LISTED ENTRIES
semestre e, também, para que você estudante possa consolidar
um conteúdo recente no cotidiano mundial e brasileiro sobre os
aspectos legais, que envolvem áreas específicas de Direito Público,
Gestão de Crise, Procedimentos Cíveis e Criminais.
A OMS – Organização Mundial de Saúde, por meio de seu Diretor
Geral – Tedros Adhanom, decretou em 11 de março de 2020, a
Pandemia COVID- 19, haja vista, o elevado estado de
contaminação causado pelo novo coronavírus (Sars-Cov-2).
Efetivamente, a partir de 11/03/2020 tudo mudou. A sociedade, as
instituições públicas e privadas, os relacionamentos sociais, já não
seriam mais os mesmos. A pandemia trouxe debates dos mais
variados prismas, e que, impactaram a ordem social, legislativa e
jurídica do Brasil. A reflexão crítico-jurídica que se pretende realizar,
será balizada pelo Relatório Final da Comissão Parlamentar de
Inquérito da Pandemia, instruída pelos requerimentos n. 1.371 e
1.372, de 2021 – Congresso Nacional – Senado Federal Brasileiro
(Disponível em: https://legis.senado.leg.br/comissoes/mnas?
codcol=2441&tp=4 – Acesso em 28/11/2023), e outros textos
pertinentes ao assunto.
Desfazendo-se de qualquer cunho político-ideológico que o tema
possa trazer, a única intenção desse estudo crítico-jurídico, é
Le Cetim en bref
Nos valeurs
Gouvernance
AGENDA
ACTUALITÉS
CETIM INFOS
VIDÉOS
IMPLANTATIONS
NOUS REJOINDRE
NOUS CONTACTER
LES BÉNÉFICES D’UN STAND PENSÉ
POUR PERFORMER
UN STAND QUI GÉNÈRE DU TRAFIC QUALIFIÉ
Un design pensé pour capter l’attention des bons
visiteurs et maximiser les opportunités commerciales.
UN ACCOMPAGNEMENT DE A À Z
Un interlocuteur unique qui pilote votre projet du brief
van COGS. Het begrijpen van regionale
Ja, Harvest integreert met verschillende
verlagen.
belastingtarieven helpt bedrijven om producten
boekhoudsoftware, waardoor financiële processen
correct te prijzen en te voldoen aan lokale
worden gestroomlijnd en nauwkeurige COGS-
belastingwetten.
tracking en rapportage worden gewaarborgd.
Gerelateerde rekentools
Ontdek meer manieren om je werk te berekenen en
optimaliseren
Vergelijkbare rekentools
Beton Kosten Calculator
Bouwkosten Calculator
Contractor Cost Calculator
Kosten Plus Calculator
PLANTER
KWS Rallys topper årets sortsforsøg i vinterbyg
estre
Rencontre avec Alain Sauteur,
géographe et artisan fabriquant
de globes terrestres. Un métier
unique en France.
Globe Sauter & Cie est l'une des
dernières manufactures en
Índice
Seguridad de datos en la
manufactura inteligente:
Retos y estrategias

TASK STATEMENT
Can you format everything from the start of the rows down through the line containing "Bouwkosten Calculator" as a Markdown table with the columns Number and Line, giving each line its running number and leaving out blank lines?

YOUR RESPONSE
| Number | Line |
|---|---|
| 1 | semestre e, também, para que você estudante possa consolidar |
| 2 | um conteúdo recente no cotidiano mundial e brasileiro sobre os |
| 3 | aspectos legais, que envolvem áreas específicas de Direito Público, |
| 4 | Gestão de Crise, Procedimentos Cíveis e Criminais. |
| 5 | A OMS – Organização Mundial de Saúde, por meio de seu Diretor |
| 6 | Geral – Tedros Adhanom, decretou em 11 de março de 2020, a |
| 7 | Pandemia COVID- 19, haja vista, o elevado estado de |
| 8 | contaminação causado pelo novo coronavírus (Sars-Cov-2). |
| 9 | Efetivamente, a partir de 11/03/2020 tudo mudou. A sociedade, as |
| 10 | instituições públicas e privadas, os relacionamentos sociais, já não |
| 11 | seriam mais os mesmos. A pandemia trouxe debates dos mais |
| 12 | variados prismas, e que, impactaram a ordem social, legislativa e |
| 13 | jurídica do Brasil. A reflexão crítico-jurídica que se pretende realizar, |
| 14 | será balizada pelo Relatório Final da Comissão Parlamentar de |
| 15 | Inquérito da Pandemia, instruída pelos requerimentos n. 1.371 e |
| 16 | 1.372, de 2021 – Congresso Nacional – Senado Federal Brasileiro |
| 17 | (Disponível em: https://legis.senado.leg.br/comissoes/mnas? |
| 18 | codcol=2441&tp=4 – Acesso em 28/11/2023), e outros textos |
| 19 | pertinentes ao assunto. |
| 20 | Desfazendo-se de qualquer cunho político-ideológico que o tema |
| 21 | possa trazer, a única intenção desse estudo crítico-jurídico, é |
| 22 | Le Cetim en bref |
| 23 | Nos valeurs |
| 24 | Gouvernance |
| 25 | AGENDA |
| 26 | ACTUALITÉS |
| 27 | CETIM INFOS |
| 28 | VIDÉOS |
| 29 | IMPLANTATIONS |
| 30 | NOUS REJOINDRE |
| 31 | NOUS CONTACTER |
| 32 | LES BÉNÉFICES D’UN STAND PENSÉ |
| 33 | POUR PERFORMER |
| 34 | UN STAND QUI GÉNÈRE DU TRAFIC QUALIFIÉ |
| 35 | Un design pensé pour capter l’attention des bons |
| 36 | visiteurs et maximiser les opportunités commerciales. |
| 37 | UN ACCOMPAGNEMENT DE A À Z |
| 38 | Un interlocuteur unique qui pilote votre projet du brief |
| 39 | van COGS. Het begrijpen van regionale |
| 40 | Ja, Harvest integreert met verschillende |
| 41 | verlagen. |
| 42 | belastingtarieven helpt bedrijven om producten |
| 43 | boekhoudsoftware, waardoor financiële processen |
| 44 | correct te prijzen en te voldoen aan lokale |
| 45 | worden gestroomlijnd en nauwkeurige COGS- |
| 46 | belastingwetten. |
| 47 | tracking en rapportage worden gewaarborgd. |
| 48 | Gerelateerde rekentools |
| 49 | Ontdek meer manieren om je werk te berekenen en |
| 50 | optimaliseren |
| 51 | Vergelijkbare rekentools |
| 52 | Beton Kosten Calculator |
| 53 | Bouwkosten Calculator |